Saved entries
----------------------------------------

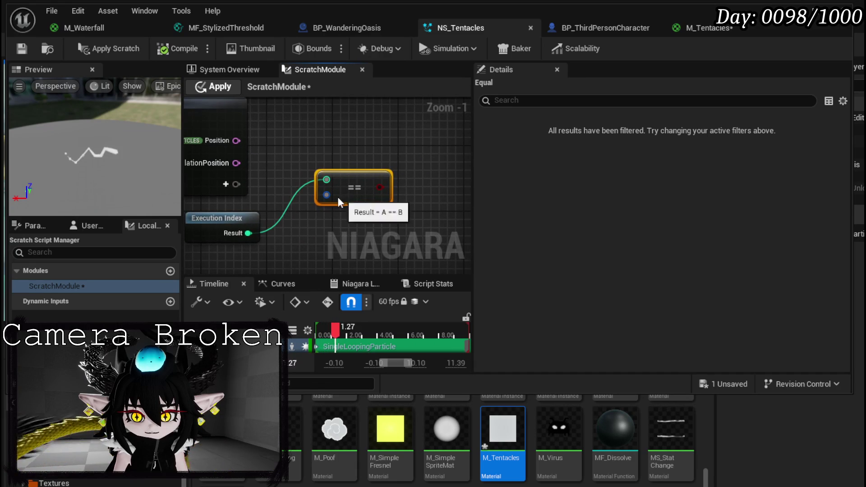
mouse_move(323, 195)
mouse_down()
mouse_move(347, 160)
mouse_move(341, 193)
mouse_up()
Replace the old equality node with a new Equal node pulled from Execution Index's Result.
key(Delete)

----------------------------------------

■ **PROBLEM STATEMENT**
The data must be printed exactly, image-free.

■ **SOLUTION**
mouse_move(323, 195)
mouse_down()
mouse_move(347, 160)
mouse_move(341, 193)
mouse_up()
Replace the old equality node with a new Equal node pulled from Execution Index's Result.
key(Delete)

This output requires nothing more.